Though I maintain a relatively positive image of the current administration, there’s no doubt in my mind that the President’s current trade conflicts have had a substantial effect in the overall health of the global economy, especially considering the tariffs of Chinese imports raising domestic good prices. I fully understand, and agree with, the notion that market bubbles, as you mentioned, come and go on at whims and are contributive to the damaging of national economies. However, it is the unpredictability of the stock market, alongside its associated market trends, as a whole that negates any solid guarantee or prediction of an upcoming bubble, let alone an outright recession. In describing the Chinese Stock Market Crash of 2015, an editorial in the Library of Economics and Liberty stated that “sharp price run-ups [are] caused by irrational exuberance” yet it’s “very difficult to spot market irrationality at the time and even in hindsight”. Though China suffered, the author later noted that “there was no recession in America after the 1987 Crash” in contrast.[1]

From the Tulip Mania of 1637 to the Dot-Com Craze of the 90s, the downfall of public confidence, moreso overconfidence, in the intrinsic value of the markets have led to financial calamities, affecting both national and international governments. However, they are still fundamentally based off erratic and shifting variables that fluctuate in such a manner to form a concrete prediction on when another recession would come is a difficult task. While the recent protectionist stances the President has taken will have contributed to a decline in the overall health of global stocks, and the President will certainly get flak for its outcome from the general public in the runup to the elections, I don’t believe that a mere drop in the stock market is a pure indicative warning that another recession is coming around, let alone next year.

SOURCE:
https://www.econlib.org/archives/2015/08/why_bubbles_are.html

Anonymous said...

Taking into consideration of the Trump Administration's past actions, most notably the United States-China trade war, an upcoming recession seems very likely. Even though the administration's actions strengthen the American economy by cutting off external competition, there's also the backlash of the ones who oppose these changes. Congress, for one, exemplifies the polarized nature of the administration, making essential laws and policies difficult to pass, thus leading to a lack of recession safeguards that the government is responsible of. In an article from The Balance, a main reason for the 2008 Great Recession was the Bush Administration's ignorance toward the American financial state. Specifically the low interest and mortgage rates placed by the banks, essentially a high risk, low turnout scheme. Both the administration and bank system felt safe with the current condition it was in, but didn't take into account the amount of loans that they were giving out instead of foreclosing property, raising general debt for homeowners nationally. They did eventually lower rates, but not fast enough to successfully prevent the recession. This situation applies well to today; there hasn't been any major changes to the economy, as Congress is in gridlock, Trump has been saying that there will be a major turnout for months now, and he seems content in the economy's strength. Right now, he's just trying to strengthen it, not necessarily to provide any safeguards or precautions.
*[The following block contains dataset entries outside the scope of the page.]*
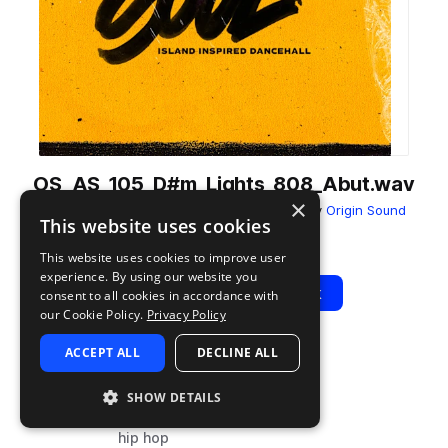
OS_AS_105_D#m_Lights_808_Abut.wav
×
from
Afro Soul - Island Inspired Dancehall
by
Origin Sound
This website uses cookies
Add to likes
Add to your Library (1 credit)
Copy Link
This website uses cookies to improve user
experience. By using our website you
Play
View Pack
consent to all cookies in accordance with
our Cookie Policy.
Privacy Policy
ACCEPT ALL
DECLINE ALL
TYPE
BPM
TAGS
sample
105
synth
SHOW DETAILS
bass
hip hop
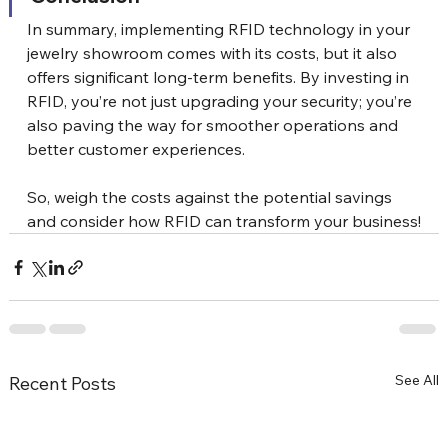
In summary, implementing RFID technology in your 
jewelry showroom comes with its costs, but it also 
offers significant long-term benefits. By investing in 
RFID, you’re not just upgrading your security; you’re 
also paving the way for smoother operations and 
better customer experiences. 
So, weigh the costs against the potential savings 
and consider how RFID can transform your business!
See All
Recent Posts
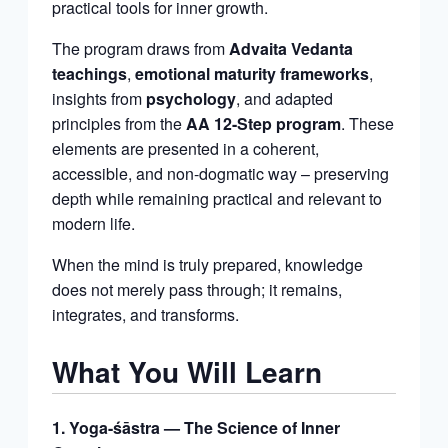
practical tools for inner growth.
The program draws from
Advaita Vedanta
teachings
,
emotional maturity frameworks
,
insights from
psychology
, and adapted
principles from the
AA 12-Step program
. These
elements are presented in a coherent,
accessible, and non-dogmatic way – preserving
depth while remaining practical and relevant to
modern life.
When the mind is truly prepared, knowledge
does not merely pass through; it remains,
integrates, and transforms.
What You Will Learn
1. Yoga-śāstra — The Science of Inner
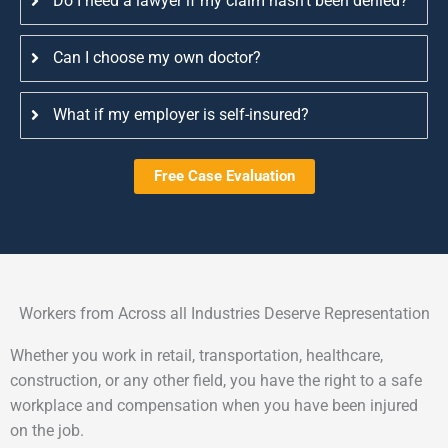
Do I need a lawyer if my claim hasn’t been denied?
Can I choose my own doctor?
What if my employer is self-insured?
Free Case Evaluation
Workers from Across all Industries Deserve Representation
Whether you work in retail, transportation, healthcare,
construction, or any other field, you have the right to a safe
workplace and compensation when you have been injured
on the job.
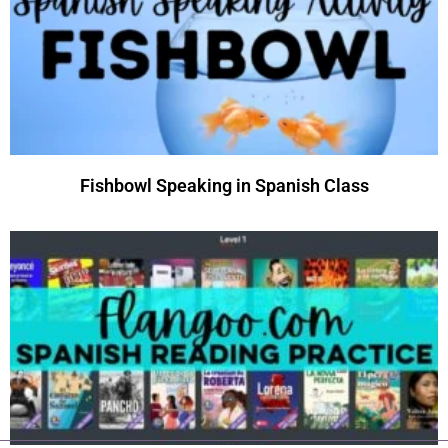
Fishbowl Speaking in Spanish Class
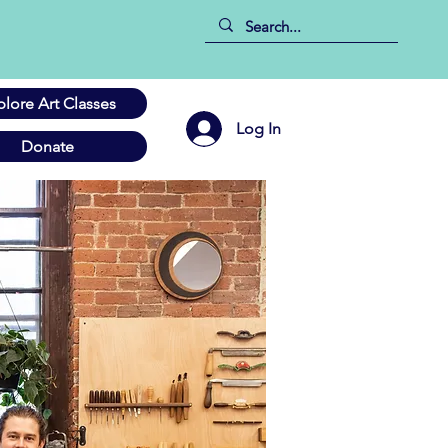
plore Art Classes
Log In
Donate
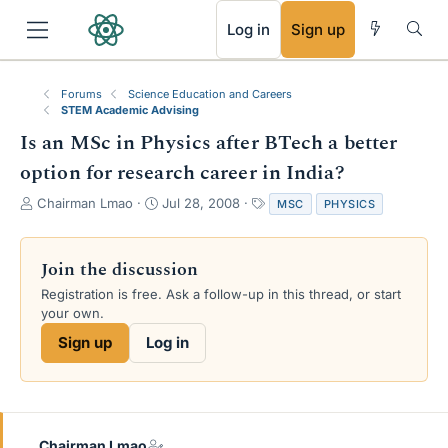
RSS
Log in
Sign up
Forums
Science Education and Careers
STEM Academic Advising
Is an MSc in Physics after BTech a better
option for research career in India?
T
S
T
Chairman Lmao
Jul 28, 2008
MSC
PHYSICS
h
t
a
r
a
g
e
r
s
Join the discussion
a
t
Registration is free. Ask a follow-up in this thread, or start
d
d
your own.
s
a
t
t
Sign up
Log in
a
e
r
t
e
r
Chairman Lmao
https://www.thebalance.com/the-great-recession-of-2008-explanation-with-dates-4056832

Anonymous said...

Although I don't believe that just because it's been a while will cause a recession as we've been hearing that the past couple years based on trends, With the escalating tariffs and conflicts in this trade war, it seems a serious recession with heavy economic implications is near impossible. Neither Trump nor China seems to be willing to end this war even though signs of heavy economic consequences are beginning to turn their heads. On the opposite it actually seems the trade war has been escalating, with China recently investing $280 billion to the Iranian economy, especially to their oil sectors. These contrast the sanctions put up last year which put heavy pressure on Iran. This seems to be building up to near Cold War levels, with 2 superpowers starting to duke it out through intervening in the affairs of other countries. These types of interactions between the US and China don't seem to be stopping any time soon, and despite Trump wanting to strengthen the economy for his reelection, it's possible that the background conflicts will result in a recession in the near future.